While primarily designed for and most commonly encountering adult offenders, the criminal justice system of the United States maintains a number of distinct differences in handling the juvenile offenders that it encounters to a small but distinct lesser frequency. This paper will seek to delineate several of the key differences between criminal justice procedures for adult offenders and juvenile delinquents with emphasis on legal issues in the State of Texas.
For the purpose of criminal laws in Texas, juveniles are considered as those who have reached their tenth birthday but not yet reached their seventeenth birthday after which they are considered adults. Juvenile offenders are further divided into status offenders and children in need of supervision. Status offenders are juveniles whose offenses would not be criminal but for their status as a juvenile, such as school truancy or nighttime curfew violations. Children in need of supervision are juveniles who engage in delinquent conduct, other than traffic offenses, that are punishable by imprisonment or confinement in jail regardless of age (Texas Family Code, 2011). Whereas other states may allow otherwise (Ottawa University, 2011), Texas law prohibits the custodial interrogation of a juvenile offenders unless the juvenile has first been advised of his or her rights under the Miranda and In Re Gault rulings (Texas Family Code, 2011). Juveniles who are apprehended by law enforcement must be separated from adult offenders by sight and sound (Ottawa University, 2011) and may only be held at a police station or designated juvenile processing center for six hours before being released to a parent/guardian or transferred to a secured juvenile detention center (Texas Family Code, 2011). In addition, while juveniles apprehended for delinquent conduct may be locked in a designated holding cell juveniles apprehended for status offenses must be held in a non-secured multipurpose room during processing (Texas Family Code, 2011).
Depending on the severity of a delinquent offense, juveniles may be tried in court and sentenced as if they were adults. While the specific procedures may vary from state to state, the United States Supreme Court ruled in Kent v. United States (1966) that the essentials of due process must be provided to a juvenile while determining whether or not to transfer a juvenile criminal case to the adult criminal justice system (Ottawa University, 2011). In Texas this transfer can be made by the juvenile court if the juvenile committed a felony offense, was at least fourteen years of age at the time of the offense for aggravated offenses or was otherwise at least fifteen years of age at the time of the offense, and there is probable cause to believe that the welfare of the community requires criminal proceedings. Prior to the proceedings the juvenile court must conduct a full investigation, social evaluation and diagnostic study of the child and during the proceedings the court must consider the sophistication of the juvenile, the juvenile’s previous record, and the likelihood of the juvenile’s rehabilitation through the juvenile justice system. The juvenile courts in Texas can also waive their exclusive jurisdiction over an offense committed as a juvenile if the juvenile turned eighteen prior to legal proceedings (Texas Family Code, 2011).
A number of differences remain even if the case is not transferred from the juvenile justice system to that criminal justice system.
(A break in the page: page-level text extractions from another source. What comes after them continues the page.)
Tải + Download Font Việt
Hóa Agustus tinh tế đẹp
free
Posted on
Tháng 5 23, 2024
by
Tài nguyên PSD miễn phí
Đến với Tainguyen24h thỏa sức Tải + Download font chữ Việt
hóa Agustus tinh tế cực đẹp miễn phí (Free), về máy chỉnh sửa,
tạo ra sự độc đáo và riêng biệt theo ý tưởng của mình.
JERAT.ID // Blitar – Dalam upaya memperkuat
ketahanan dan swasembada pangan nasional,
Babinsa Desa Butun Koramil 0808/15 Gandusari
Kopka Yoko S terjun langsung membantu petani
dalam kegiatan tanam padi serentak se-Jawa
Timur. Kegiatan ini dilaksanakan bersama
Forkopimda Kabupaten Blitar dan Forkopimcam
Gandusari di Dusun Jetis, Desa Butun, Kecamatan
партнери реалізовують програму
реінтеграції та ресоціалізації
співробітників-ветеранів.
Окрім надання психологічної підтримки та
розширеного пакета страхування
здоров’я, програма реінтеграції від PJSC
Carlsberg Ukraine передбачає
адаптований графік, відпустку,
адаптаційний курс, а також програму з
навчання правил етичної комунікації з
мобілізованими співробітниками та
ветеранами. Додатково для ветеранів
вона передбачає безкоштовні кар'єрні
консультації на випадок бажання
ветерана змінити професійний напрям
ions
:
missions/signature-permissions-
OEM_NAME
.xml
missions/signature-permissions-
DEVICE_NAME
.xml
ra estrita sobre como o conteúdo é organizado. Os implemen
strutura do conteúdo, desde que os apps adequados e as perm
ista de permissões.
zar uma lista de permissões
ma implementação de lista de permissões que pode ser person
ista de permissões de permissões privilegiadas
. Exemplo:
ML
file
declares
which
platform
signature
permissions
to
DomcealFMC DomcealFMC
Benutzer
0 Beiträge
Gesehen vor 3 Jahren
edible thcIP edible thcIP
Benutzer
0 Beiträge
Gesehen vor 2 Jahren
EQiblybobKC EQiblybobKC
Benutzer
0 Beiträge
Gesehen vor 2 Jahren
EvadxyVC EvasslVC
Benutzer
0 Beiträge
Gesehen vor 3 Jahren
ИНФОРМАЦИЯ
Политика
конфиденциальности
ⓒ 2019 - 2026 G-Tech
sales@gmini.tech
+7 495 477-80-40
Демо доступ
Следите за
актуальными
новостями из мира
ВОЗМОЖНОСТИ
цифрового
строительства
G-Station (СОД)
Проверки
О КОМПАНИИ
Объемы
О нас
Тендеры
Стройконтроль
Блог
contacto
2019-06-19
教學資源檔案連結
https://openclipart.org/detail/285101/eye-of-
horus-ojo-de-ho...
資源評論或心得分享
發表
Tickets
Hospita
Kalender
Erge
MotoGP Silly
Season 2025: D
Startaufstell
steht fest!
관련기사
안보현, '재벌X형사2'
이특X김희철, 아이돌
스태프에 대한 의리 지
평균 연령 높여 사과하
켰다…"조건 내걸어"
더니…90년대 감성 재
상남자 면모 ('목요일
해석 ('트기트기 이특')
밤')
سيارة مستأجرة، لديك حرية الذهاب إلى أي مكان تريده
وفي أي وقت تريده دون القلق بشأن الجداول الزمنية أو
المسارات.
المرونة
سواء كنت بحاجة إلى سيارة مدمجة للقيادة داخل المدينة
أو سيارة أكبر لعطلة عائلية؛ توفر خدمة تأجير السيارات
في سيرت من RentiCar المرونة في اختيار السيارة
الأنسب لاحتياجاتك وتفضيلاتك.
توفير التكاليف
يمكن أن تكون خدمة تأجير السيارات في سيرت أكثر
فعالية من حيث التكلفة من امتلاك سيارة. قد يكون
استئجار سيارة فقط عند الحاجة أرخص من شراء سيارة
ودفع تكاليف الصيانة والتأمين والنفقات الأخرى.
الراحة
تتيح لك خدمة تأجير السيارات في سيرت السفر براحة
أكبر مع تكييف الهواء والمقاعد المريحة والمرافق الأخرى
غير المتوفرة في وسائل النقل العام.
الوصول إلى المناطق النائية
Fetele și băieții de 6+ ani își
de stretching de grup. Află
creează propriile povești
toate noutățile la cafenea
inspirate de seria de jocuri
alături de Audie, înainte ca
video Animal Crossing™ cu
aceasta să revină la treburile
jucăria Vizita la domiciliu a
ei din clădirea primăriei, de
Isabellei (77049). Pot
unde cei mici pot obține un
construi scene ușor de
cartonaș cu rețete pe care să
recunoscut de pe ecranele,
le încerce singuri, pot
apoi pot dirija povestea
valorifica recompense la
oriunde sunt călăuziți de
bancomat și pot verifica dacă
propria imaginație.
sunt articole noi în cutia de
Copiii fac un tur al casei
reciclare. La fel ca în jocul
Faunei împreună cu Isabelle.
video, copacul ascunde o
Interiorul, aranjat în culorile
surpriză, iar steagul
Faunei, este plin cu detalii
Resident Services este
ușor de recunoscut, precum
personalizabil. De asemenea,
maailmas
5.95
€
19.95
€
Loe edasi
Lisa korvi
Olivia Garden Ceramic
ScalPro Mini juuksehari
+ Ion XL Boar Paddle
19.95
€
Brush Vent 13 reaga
Two prevailing philosophies in the treatment of juvenile offenders include an increased focus on rehabilitation and a decreased focus on removal from the community and family. Depending on the circumstances, juvenile courts more frequently order mandatory counseling as a part of probation conditions, may give orders affecting the juvenile offender’s parents and/or other family members, and may monitor and enforce school attendance and participation (Texas Family Code, 2011). The goal, of course, is to rehabilitate and educate the juvenile offender in effort to prevent him or her from becoming an adult offender.